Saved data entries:
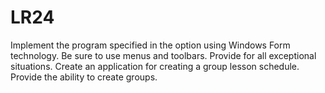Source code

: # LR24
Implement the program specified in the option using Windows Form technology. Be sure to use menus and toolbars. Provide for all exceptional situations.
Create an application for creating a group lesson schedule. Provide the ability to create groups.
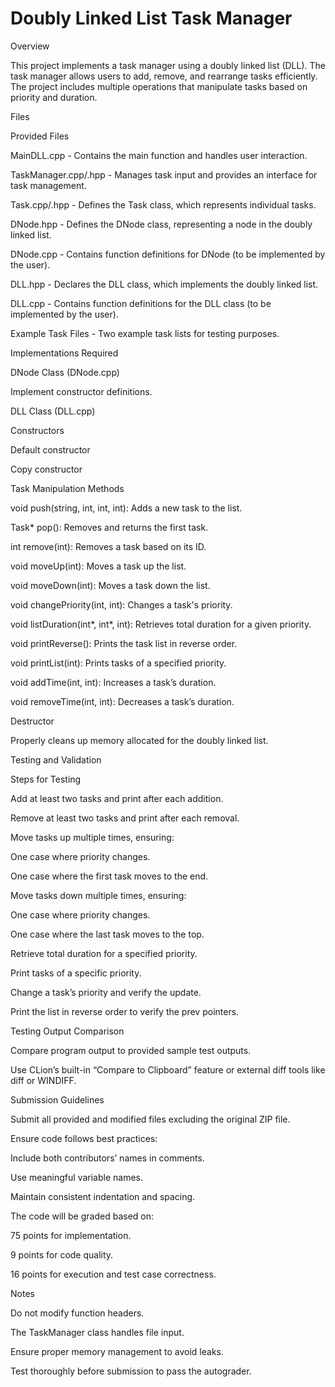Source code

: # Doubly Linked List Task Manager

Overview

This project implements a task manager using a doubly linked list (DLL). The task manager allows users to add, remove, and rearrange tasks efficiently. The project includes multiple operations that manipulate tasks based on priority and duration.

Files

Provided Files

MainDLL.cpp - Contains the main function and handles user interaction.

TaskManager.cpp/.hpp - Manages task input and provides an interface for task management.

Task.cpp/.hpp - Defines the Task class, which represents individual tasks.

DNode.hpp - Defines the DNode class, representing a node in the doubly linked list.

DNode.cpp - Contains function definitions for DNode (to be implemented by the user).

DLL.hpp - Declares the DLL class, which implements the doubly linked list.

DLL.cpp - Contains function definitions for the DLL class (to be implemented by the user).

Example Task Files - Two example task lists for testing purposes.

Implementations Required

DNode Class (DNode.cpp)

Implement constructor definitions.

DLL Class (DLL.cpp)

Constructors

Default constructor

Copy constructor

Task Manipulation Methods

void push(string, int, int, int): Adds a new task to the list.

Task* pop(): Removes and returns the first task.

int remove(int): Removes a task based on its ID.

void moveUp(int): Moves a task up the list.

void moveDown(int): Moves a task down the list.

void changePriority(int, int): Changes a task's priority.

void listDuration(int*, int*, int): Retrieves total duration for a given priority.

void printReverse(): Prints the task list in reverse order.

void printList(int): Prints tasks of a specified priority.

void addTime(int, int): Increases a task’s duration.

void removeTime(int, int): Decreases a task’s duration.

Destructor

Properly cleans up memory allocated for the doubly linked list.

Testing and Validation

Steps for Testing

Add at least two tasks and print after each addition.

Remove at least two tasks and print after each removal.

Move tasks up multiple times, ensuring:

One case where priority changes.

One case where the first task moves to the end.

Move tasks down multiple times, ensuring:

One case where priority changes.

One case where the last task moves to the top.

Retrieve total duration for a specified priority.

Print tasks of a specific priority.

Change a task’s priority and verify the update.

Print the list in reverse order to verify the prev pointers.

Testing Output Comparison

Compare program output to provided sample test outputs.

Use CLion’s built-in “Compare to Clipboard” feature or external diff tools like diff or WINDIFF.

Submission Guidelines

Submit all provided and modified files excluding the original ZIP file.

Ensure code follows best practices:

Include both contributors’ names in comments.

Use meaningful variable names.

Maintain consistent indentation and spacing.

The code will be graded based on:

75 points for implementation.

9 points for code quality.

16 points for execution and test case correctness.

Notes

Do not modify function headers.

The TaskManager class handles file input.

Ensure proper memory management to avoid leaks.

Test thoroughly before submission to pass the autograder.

...

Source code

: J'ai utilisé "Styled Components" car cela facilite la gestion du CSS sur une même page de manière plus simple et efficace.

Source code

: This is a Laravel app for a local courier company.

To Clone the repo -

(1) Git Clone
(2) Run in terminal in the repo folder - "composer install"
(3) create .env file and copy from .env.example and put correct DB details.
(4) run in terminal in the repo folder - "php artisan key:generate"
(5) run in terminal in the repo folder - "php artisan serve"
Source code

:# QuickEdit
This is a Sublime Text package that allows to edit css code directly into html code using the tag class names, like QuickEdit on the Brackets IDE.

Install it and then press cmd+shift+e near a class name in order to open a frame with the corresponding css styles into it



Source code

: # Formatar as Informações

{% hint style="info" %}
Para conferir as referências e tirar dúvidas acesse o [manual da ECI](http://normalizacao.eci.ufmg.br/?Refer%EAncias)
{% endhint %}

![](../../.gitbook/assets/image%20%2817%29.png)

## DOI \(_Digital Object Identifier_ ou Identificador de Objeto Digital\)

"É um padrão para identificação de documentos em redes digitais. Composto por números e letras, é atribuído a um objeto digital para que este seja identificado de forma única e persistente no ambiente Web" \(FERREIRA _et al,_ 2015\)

THE PROBLEM:
Which lines run from the one holding "Maintain consistent indentation and spacing." through the one holding "Test thoroughly before" in the records above? Repeat them exactly, both included, and nothing more.

YOUR RESPONSE:
Maintain consistent indentation and spacing.

The code will be graded based on:

75 points for implementation.

9 points for code quality.

16 points for execution and test case correctness.

Notes

Do not modify function headers.

The TaskManager class handles file input.

Ensure proper memory management to avoid leaks.

Test thoroughly before submission to pass the autograder.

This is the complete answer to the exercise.